[MATERIAL FOR THE TASK]
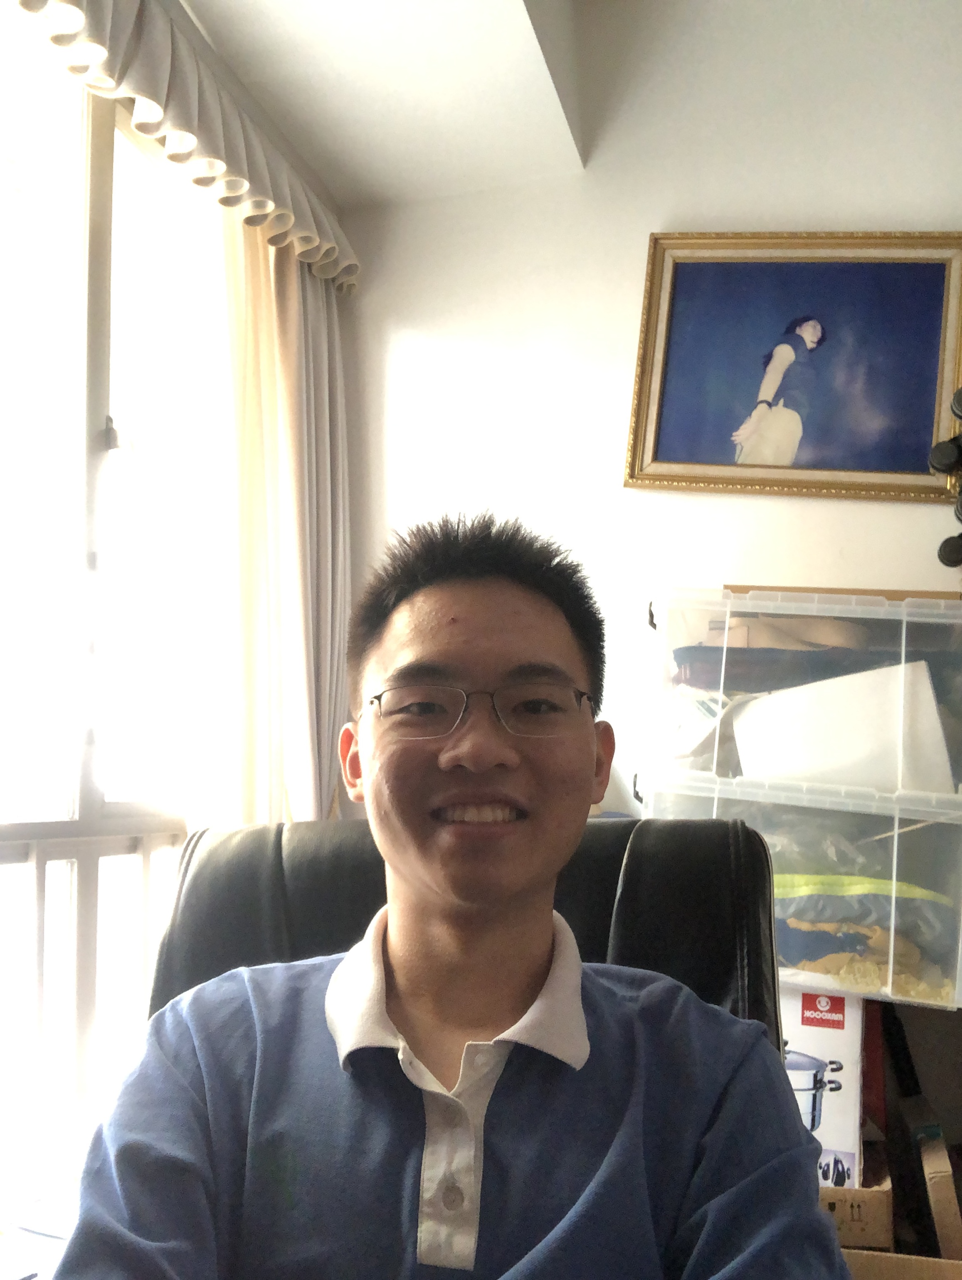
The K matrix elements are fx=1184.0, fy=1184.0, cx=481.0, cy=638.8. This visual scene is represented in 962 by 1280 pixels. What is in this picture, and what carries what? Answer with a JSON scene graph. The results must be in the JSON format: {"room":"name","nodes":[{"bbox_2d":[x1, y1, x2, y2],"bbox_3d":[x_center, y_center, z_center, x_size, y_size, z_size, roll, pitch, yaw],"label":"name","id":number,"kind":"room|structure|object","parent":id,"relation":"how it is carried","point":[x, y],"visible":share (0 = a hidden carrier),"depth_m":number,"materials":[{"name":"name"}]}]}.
{"room":"office","nodes":[
{"label":"office","id":0,"kind":"room"},
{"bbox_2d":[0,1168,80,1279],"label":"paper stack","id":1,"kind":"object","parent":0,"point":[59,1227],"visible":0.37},
{"bbox_2d":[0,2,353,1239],"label":"window wall","id":2,"kind":"structure","parent":0,"point":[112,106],"depth_m":2.06,"materials":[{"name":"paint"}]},
{"bbox_2d":[0,22,220,1217],"bbox_3d":[-0.761,-0.121,1.577,0.129,1.872,1.923,0,-5,16],"label":"window","id":3,"kind":"structure","parent":2,"relation":"in","point":[107,278],"depth_m":1.93,"materials":[{"name":"glass"}]},
{"bbox_2d":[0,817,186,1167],"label":"window railing","id":4,"kind":"object","parent":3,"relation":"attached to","point":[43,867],"visible":0.52,"depth_m":1.91,"materials":[{"name":"white metal"}]},
{"bbox_2d":[12,0,357,292],"bbox_3d":[-0.595,-0.968,1.677,0.181,0.262,1.857,0,-5,16],"label":"curtain valance","id":5,"kind":"object","parent":2,"relation":"attached to","point":[315,256],"visible":0.97,"depth_m":2.01,"materials":[{"name":"fabric"}]},
{"bbox_2d":[178,0,592,208],"bbox_3d":[-0.242,-1.331,1.218,1.474,0.278,3.171,0,-5,16],"label":"ceiling","id":6,"kind":"structure","parent":0,"point":[284,12],"depth_m":2.36,"materials":[{"name":"white paint"}]},
{"bbox_2d":[203,207,351,826],"bbox_3d":[-0.410,0.070,2.308,0.146,2.257,0.594,0,-5,16],"label":"curtain","id":7,"kind":"object","parent":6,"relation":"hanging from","point":[291,342],"visible":0.48,"depth_m":2.29,"materials":[{"name":"beige fabric"}]},
{"bbox_2d":[340,0,961,829],"bbox_3d":[1.042,-0.140,2.375,3.025,2.870,0.159,0,-5,16],"label":"wall","id":8,"kind":"structure","parent":0,"point":[643,496],"depth_m":2.56,"materials":[{"name":"white paint"}]},
{"bbox_2d":[625,230,961,501],"bbox_3d":[0.661,-0.569,2.463,0.643,0.573,0.041,0,-5,16],"label":"framed painting","id":9,"kind":"object","parent":8,"relation":"attached to","point":[791,436],"visible":0.99,"depth_m":2.46},
{"bbox_2d":[929,384,961,571],"bbox_3d":[0.976,-0.271,2.175,0.280,0.532,0.190,0,-5,16],"label":"ornament","id":10,"kind":"object","parent":8,"relation":"attached to","point":[957,415],"visible":0.99,"depth_m":2.20,"materials":[{"name":"black"}]},
{"label":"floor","id":11,"kind":"structure","parent":0,"visible":0},
{"bbox_2d":[147,813,786,1052],"bbox_3d":[-0.040,0.657,1.071,0.741,0.945,0.828,0,-5,16],"label":"office chair","id":12,"kind":"object","parent":11,"relation":"on","point":[225,870],"visible":0.23,"depth_m":1.31,"materials":[{"name":"black leather"}]},
{"bbox_2d":[56,500,847,1279],"bbox_3d":[-0.010,0.402,0.989,0.574,0.992,0.672,1,-5,5],"label":"man","id":13,"kind":"object","parent":12,"relation":"on","point":[550,926],"visible":0.99,"depth_m":0.93},
{"bbox_2d":[842,1248,961,1279],"bbox_3d":[0.613,1.017,1.701,0.431,0.242,0.401,0,-5,16],"label":"cardboard box","id":14,"kind":"object","parent":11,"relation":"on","point":[931,1259],"visible":0.41,"depth_m":1.72,"materials":[{"name":"brown cardboard"}]},
{"bbox_2d":[819,1153,893,1251],"bbox_3d":[0.516,0.939,1.971,0.300,0.181,0.322,0,-5,16],"label":"cardboard box","id":15,"kind":"object","parent":14,"relation":"on","point":[875,1206],"visible":0.34,"depth_m":1.81,"materials":[{"name":"brown cardboard"}]},
{"bbox_2d":[776,982,866,1186],"bbox_3d":[0.524,0.732,2.015,0.230,0.294,0.269,0,-5,16],"label":"cardboard box","id":16,"kind":"object","parent":15,"relation":"on","point":[846,1031],"visible":0.4,"depth_m":1.89,"materials":[{"name":"white cardboard"}]},
{"bbox_2d":[627,767,961,1012],"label":"plastic storage box","id":17,"kind":"object","parent":16,"relation":"on","point":[894,875],"visible":0.77,"depth_m":1.90,"materials":[{"name":"clear plastic"}]},
{"bbox_2d":[643,585,961,799],"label":"plastic storage box","id":18,"kind":"object","parent":17,"relation":"on","point":[749,649],"visible":0.7,"depth_m":2.02,"materials":[{"name":"clear plastic"}]},
{"bbox_2d":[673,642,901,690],"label":"bag","id":19,"kind":"object","parent":18,"relation":"in","point":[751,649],"visible":0.44,"depth_m":2.07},
{"bbox_2d":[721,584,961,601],"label":"wooden board","id":20,"kind":"object","parent":18,"relation":"on","point":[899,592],"visible":0.1,"depth_m":2.29,"materials":[{"name":"brown"}]},
{"bbox_2d":[730,655,956,794],"bbox_3d":[0.642,0.167,2.109,0.353,0.216,0.264,0,-5,16],"label":"white box","id":21,"kind":"object","parent":18,"relation":"in","point":[809,695],"visible":0.65,"depth_m":2.01,"materials":[{"name":"white cardboard"}]},
{"bbox_2d":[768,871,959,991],"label":"clothes","id":22,"kind":"object","parent":17,"relation":"in","point":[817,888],"visible":0.37,"depth_m":1.95,"materials":[{"name":"fabric"}]},
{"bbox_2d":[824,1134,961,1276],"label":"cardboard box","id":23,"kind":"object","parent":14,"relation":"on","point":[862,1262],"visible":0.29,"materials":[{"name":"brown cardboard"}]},
{"bbox_2d":[915,1126,961,1264],"bbox_3d":[0.763,0.943,1.877,0.122,0.309,0.235,0,-5,16],"label":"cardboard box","id":24,"kind":"object","parent":14,"relation":"on","point":[928,1163],"visible":0.97,"depth_m":1.81,"materials":[{"name":"brown cardboard"}]}
]}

[AIM OF THE EXERCISE] Copy out the entries above in full and exactly, skipping every picture.

[TASK ANSWER]
The K matrix elements are fx=1184.0, fy=1184.0, cx=481.0, cy=638.8. This visual scene is represented in 962 by 1280 pixels. What is in this picture, and what carries what? Answer with a JSON scene graph. The results must be in the JSON format: {"room":"name","nodes":[{"bbox_2d":[x1, y1, x2, y2],"bbox_3d":[x_center, y_center, z_center, x_size, y_size, z_size, roll, pitch, yaw],"label":"name","id":number,"kind":"room|structure|object","parent":id,"relation":"how it is carried","point":[x, y],"visible":share (0 = a hidden carrier),"depth_m":number,"materials":[{"name":"name"}]}]}.
{"room":"office","nodes":[
{"label":"office","id":0,"kind":"room"},
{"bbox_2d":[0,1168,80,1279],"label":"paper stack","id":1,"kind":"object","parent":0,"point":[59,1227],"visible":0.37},
{"bbox_2d":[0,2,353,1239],"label":"window wall","id":2,"kind":"structure","parent":0,"point":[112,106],"depth_m":2.06,"materials":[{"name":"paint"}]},
{"bbox_2d":[0,22,220,1217],"bbox_3d":[-0.761,-0.121,1.577,0.129,1.872,1.923,0,-5,16],"label":"window","id":3,"kind":"structure","parent":2,"relation":"in","point":[107,278],"depth_m":1.93,"materials":[{"name":"glass"}]},
{"bbox_2d":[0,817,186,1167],"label":"window railing","id":4,"kind":"object","parent":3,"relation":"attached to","point":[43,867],"visible":0.52,"depth_m":1.91,"materials":[{"name":"white metal"}]},
{"bbox_2d":[12,0,357,292],"bbox_3d":[-0.595,-0.968,1.677,0.181,0.262,1.857,0,-5,16],"label":"curtain valance","id":5,"kind":"object","parent":2,"relation":"attached to","point":[315,256],"visible":0.97,"depth_m":2.01,"materials":[{"name":"fabric"}]},
{"bbox_2d":[178,0,592,208],"bbox_3d":[-0.242,-1.331,1.218,1.474,0.278,3.171,0,-5,16],"label":"ceiling","id":6,"kind":"structure","parent":0,"point":[284,12],"depth_m":2.36,"materials":[{"name":"white paint"}]},
{"bbox_2d":[203,207,351,826],"bbox_3d":[-0.410,0.070,2.308,0.146,2.257,0.594,0,-5,16],"label":"curtain","id":7,"kind":"object","parent":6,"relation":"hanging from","point":[291,342],"visible":0.48,"depth_m":2.29,"materials":[{"name":"beige fabric"}]},
{"bbox_2d":[340,0,961,829],"bbox_3d":[1.042,-0.140,2.375,3.025,2.870,0.159,0,-5,16],"label":"wall","id":8,"kind":"structure","parent":0,"point":[643,496],"depth_m":2.56,"materials":[{"name":"white paint"}]},
{"bbox_2d":[625,230,961,501],"bbox_3d":[0.661,-0.569,2.463,0.643,0.573,0.041,0,-5,16],"label":"framed painting","id":9,"kind":"object","parent":8,"relation":"attached to","point":[791,436],"visible":0.99,"depth_m":2.46},
{"bbox_2d":[929,384,961,571],"bbox_3d":[0.976,-0.271,2.175,0.280,0.532,0.190,0,-5,16],"label":"ornament","id":10,"kind":"object","parent":8,"relation":"attached to","point":[957,415],"visible":0.99,"depth_m":2.20,"materials":[{"name":"black"}]},
{"label":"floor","id":11,"kind":"structure","parent":0,"visible":0},
{"bbox_2d":[147,813,786,1052],"bbox_3d":[-0.040,0.657,1.071,0.741,0.945,0.828,0,-5,16],"label":"office chair","id":12,"kind":"object","parent":11,"relation":"on","point":[225,870],"visible":0.23,"depth_m":1.31,"materials":[{"name":"black leather"}]},
{"bbox_2d":[56,500,847,1279],"bbox_3d":[-0.010,0.402,0.989,0.574,0.992,0.672,1,-5,5],"label":"man","id":13,"kind":"object","parent":12,"relation":"on","point":[550,926],"visible":0.99,"depth_m":0.93},
{"bbox_2d":[842,1248,961,1279],"bbox_3d":[0.613,1.017,1.701,0.431,0.242,0.401,0,-5,16],"label":"cardboard box","id":14,"kind":"object","parent":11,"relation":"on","point":[931,1259],"visible":0.41,"depth_m":1.72,"materials":[{"name":"brown cardboard"}]},
{"bbox_2d":[819,1153,893,1251],"bbox_3d":[0.516,0.939,1.971,0.300,0.181,0.322,0,-5,16],"label":"cardboard box","id":15,"kind":"object","parent":14,"relation":"on","point":[875,1206],"visible":0.34,"depth_m":1.81,"materials":[{"name":"brown cardboard"}]},
{"bbox_2d":[776,982,866,1186],"bbox_3d":[0.524,0.732,2.015,0.230,0.294,0.269,0,-5,16],"label":"cardboard box","id":16,"kind":"object","parent":15,"relation":"on","point":[846,1031],"visible":0.4,"depth_m":1.89,"materials":[{"name":"white cardboard"}]},
{"bbox_2d":[627,767,961,1012],"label":"plastic storage box","id":17,"kind":"object","parent":16,"relation":"on","point":[894,875],"visible":0.77,"depth_m":1.90,"materials":[{"name":"clear plastic"}]},
{"bbox_2d":[643,585,961,799],"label":"plastic storage box","id":18,"kind":"object","parent":17,"relation":"on","point":[749,649],"visible":0.7,"depth_m":2.02,"materials":[{"name":"clear plastic"}]},
{"bbox_2d":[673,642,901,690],"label":"bag","id":19,"kind":"object","parent":18,"relation":"in","point":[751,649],"visible":0.44,"depth_m":2.07},
{"bbox_2d":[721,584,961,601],"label":"wooden board","id":20,"kind":"object","parent":18,"relation":"on","point":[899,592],"visible":0.1,"depth_m":2.29,"materials":[{"name":"brown"}]},
{"bbox_2d":[730,655,956,794],"bbox_3d":[0.642,0.167,2.109,0.353,0.216,0.264,0,-5,16],"label":"white box","id":21,"kind":"object","parent":18,"relation":"in","point":[809,695],"visible":0.65,"depth_m":2.01,"materials":[{"name":"white cardboard"}]},
{"bbox_2d":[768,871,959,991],"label":"clothes","id":22,"kind":"object","parent":17,"relation":"in","point":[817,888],"visible":0.37,"depth_m":1.95,"materials":[{"name":"fabric"}]},
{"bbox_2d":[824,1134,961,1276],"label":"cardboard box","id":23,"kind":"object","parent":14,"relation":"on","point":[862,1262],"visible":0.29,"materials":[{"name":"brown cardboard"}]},
{"bbox_2d":[915,1126,961,1264],"bbox_3d":[0.763,0.943,1.877,0.122,0.309,0.235,0,-5,16],"label":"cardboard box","id":24,"kind":"object","parent":14,"relation":"on","point":[928,1163],"visible":0.97,"depth_m":1.81,"materials":[{"name":"brown cardboard"}]}
]}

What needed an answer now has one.